In Zen all monks have to have a traveling staff; it symbolizes the life of the monk, homeless, wandering from place to place to study the Way; in other words, the staff stands for awakening itself. So the hermit means “when the ancients attained awakening why didn’t they dwell in awakening?” For twenty years no one could answer this question so one day he went up to the monastery to see if the monks could answer and when no one could he answered himself: “because it’s no help for the Way.”

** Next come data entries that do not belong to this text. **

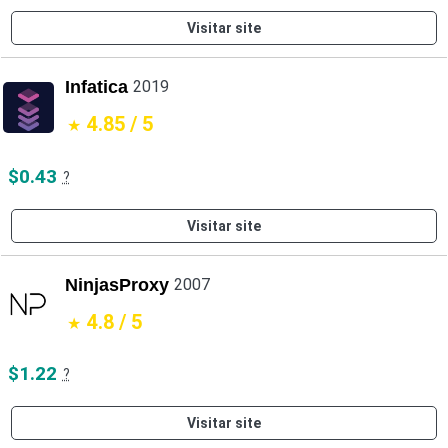
Visitar site
Infatica
2019
4.85 / 5
$0.43
?
Visitar site
NinjasProxy
2007
4.8 / 5
$1.22
?
Visitar site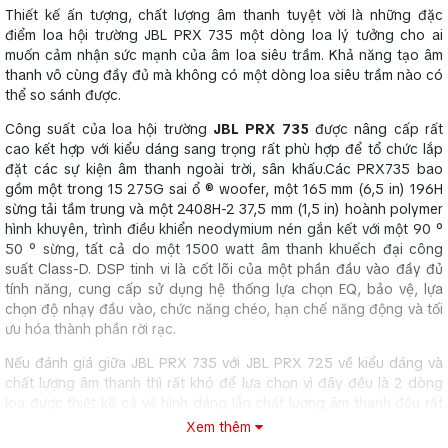
Thiết kế ấn tượng, chất lượng âm thanh tuyệt vời là những đặc
điểm loa hội trường JBL PRX 735 một dòng loa lý tưởng cho ai
muốn cảm nhận sức mạnh của âm loa siêu trầm. Khả năng tạo âm
thanh vô cùng đầy đủ mà không có một dòng loa siêu trầm nào có
thể so sánh được.
Công suất của loa hội trường
JBL PRX 735
được nâng cấp rất
cao kết hợp với kiểu dáng sang trọng rất phù hợp để tổ chức lắp
đặt các sự kiện âm thanh ngoài trời, sân khấu.Các PRX735 bao
gồm một trong 15 275G sai ổ ® woofer, một 165 mm (6,5 in) 196H
sừng tải tầm trung và một 2408H-2 37,5 mm (1,5 in) hoành polymer
hình khuyên, trình điều khiển neodymium nén gắn kết với một 90 °
50 ° sừng, tất cả do một 1500 watt âm thanh khuếch đại công
suất Class-D. DSP tinh vi là cốt lõi của một phần đầu vào đầy đủ
tính năng, cung cấp sử dụng hệ thống lựa chọn EQ, bảo vệ, lựa
chọn độ nhạy đầu vào, chức năng chéo, hạn chế năng động và tối
ưu hóa thành phần rời rạc.
Nếu đánh giá giữa JBL PRX 735 với JBL PRX 725 về kiểu dáng và
chất lượng âm thanh thì rất khó để lựa chọn vì đây đều là 2 dòng
loa được thiết kế cả về hình dáng lẫn chất lượng âm thanh đều rất
hoàn hảo. Với tất cả các phạm vi đầy đủ các hệ thống PRX700
Xem thêm
Series, hai EQ lựa chọn có thể được sử dụng để tối ưu hóa hệ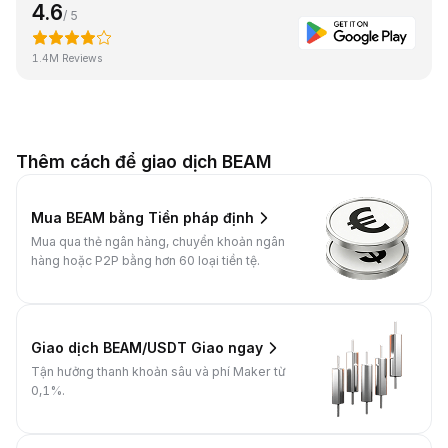
4.6
/ 5
1.4M Reviews
Thêm cách để giao dịch BEAM
Mua BEAM bằng Tiền pháp định
Mua qua thẻ ngân hàng, chuyển khoản ngân
hàng hoặc P2P bằng hơn 60 loại tiền tệ.
Giao dịch BEAM/USDT Giao ngay
Tận hưởng thanh khoản sâu và phí Maker từ
0,1%.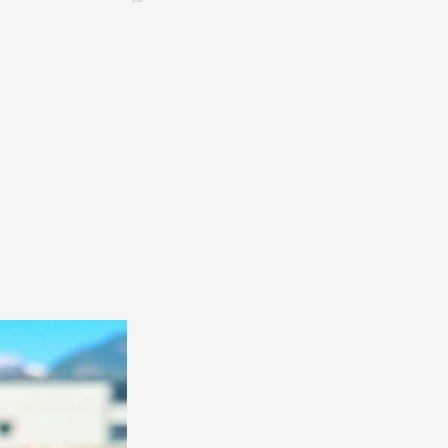
CONTACT &
NEWSLETTER
Contact
Announce an event
nnoncer une nouvelle société
ire et/ou s'inscrire à la newsletter
igurer sur notre newsletter
oîtes à idées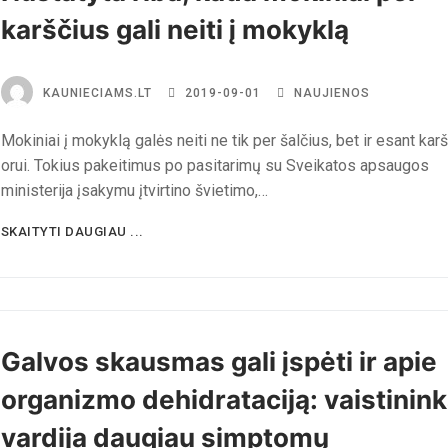
karščius gali neiti į mokyklą
KAUNIECIAMS.LT
2019-09-01
NAUJIENOS
Mokiniai į mokyklą galės neiti ne tik per šalčius, bet ir esant kar
orui. Tokius pakeitimus po pasitarimų su Sveikatos apsaugos
ministerija įsakymu įtvirtino švietimo,…
SKAITYTI DAUGIAU ...
Galvos skausmas gali įspėti ir apie
organizmo dehidrataciją: vaistinin
vardija daugiau simptomų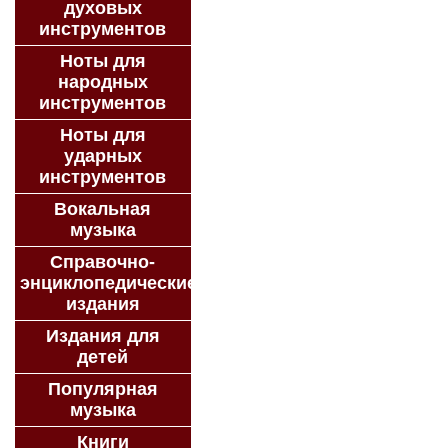
духовых
инструментов
Ноты для
народных
инструментов
Ноты для
ударных
инструментов
Вокальная
музыка
Справочно-
энциклопедические
издания
Издания для
детей
Популярная
музыка
Книги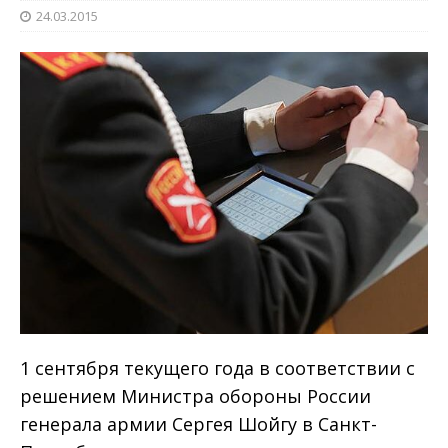
24.03.2015
1 сентября текущего года в соответствии с
решением Министра обороны России
генерала армии Сергея Шойгу в Санкт-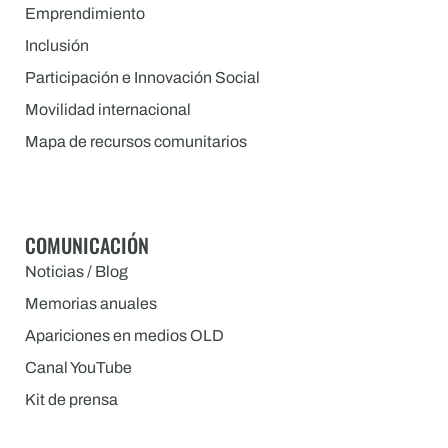
Emprendimiento
Inclusión
Participación e Innovación Social
Movilidad internacional
Mapa de recursos comunitarios
COMUNICACIÓN
Noticias / Blog
Memorias anuales
Apariciones en medios OLD
Canal YouTube
Kit de prensa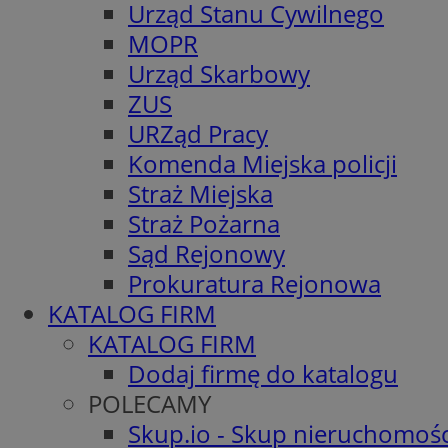
Urząd Stanu Cywilnego
MOPR
Urząd Skarbowy
ZUS
URZąd Pracy
Komenda Miejska policji
Straż Miejska
Straż Pożarna
Sąd Rejonowy
Prokuratura Rejonowa
KATALOG FIRM
KATALOG FIRM
Dodaj firmę do katalogu
POLECAMY
Skup.io - Skup nieruchomośc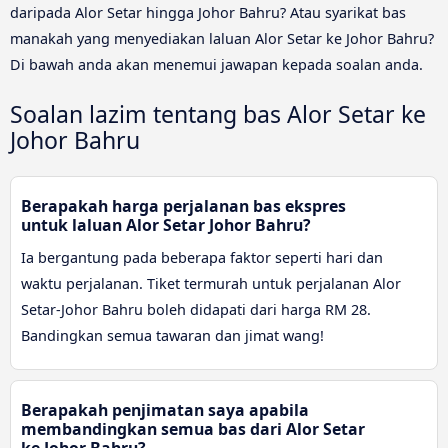
daripada Alor Setar hingga Johor Bahru? Atau syarikat bas
manakah yang menyediakan laluan Alor Setar ke Johor Bahru?
Di bawah anda akan menemui jawapan kepada soalan anda.
Soalan lazim tentang bas Alor Setar ke
Johor Bahru
Berapakah harga perjalanan bas ekspres
untuk laluan Alor Setar Johor Bahru?
Ia bergantung pada beberapa faktor seperti hari dan
waktu perjalanan. Tiket termurah untuk perjalanan Alor
Setar-Johor Bahru boleh didapati dari harga RM 28.
Bandingkan semua tawaran dan jimat wang!
Berapakah penjimatan saya apabila
membandingkan semua bas dari Alor Setar
ke Johor Bahru?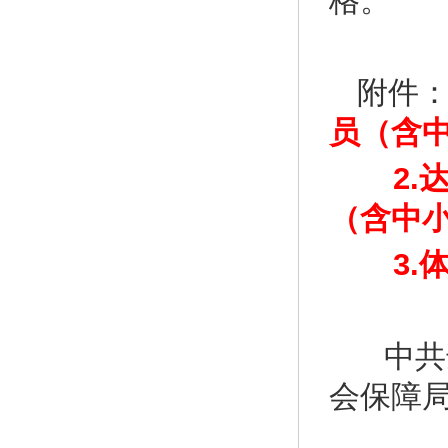
格。
附件
员（含
2.达
（含中
3.
中共
会保障
2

I like baseball a lot, and like everyone who likes baseball, I am convinced that life is a lot like playing baseball. You are the batter and there is one pitch after another. If you miss one pitch you forget about it and get ready for the next pitch. If you hit a home run you have to forget about it and get ready for the next pitch. In baseball there is a tremendous failure rate: in any time at bat there are maybe on average four to six pitches; so in ten times at bat there would be maybe fifty pitches. If you hit three of these successfully on average you are doing very well, so in baseball a failure rate of ninety per cent is very good. So you don’t think about it. You are concerned only with one pitch, and that’s this pitch. This is why the awakened ones can’t abide in awakening- if they stay there with the home run they hit last time they're going to miss the pitch that is coming now. Having hit a home run on the last pitch is no help for this pitch right now. In other words, the hermit is telling us, the only way is to let go let go let go, moment after moment. There’s nothing to do know or have. Just be ready to live.
To make the point even stronger and clearer the hermit goes on: what about it? what’s it like? how do you do it? And he answers “with my staff across my shoulders I pay no heed to people: I go straight into the myriad peaks.” “People” here doesn’t exactly mean people- it means sticking to people, or it means the people inside of us, all our delusions, that are sticky. So I just pass by them all- maybe with a smile of a greeting- or a shrug of the shoulders -oh well, too bad- maybe with love – but with some distance- and I go off into the myriad – thousands on thousands of peaks- blue peaks and green peaks as far as the eye can see. I just keep on going until I disappear into the peaks.
So that’s all for today. May we all disappear into the peak of each moment and find a lasting happiness there!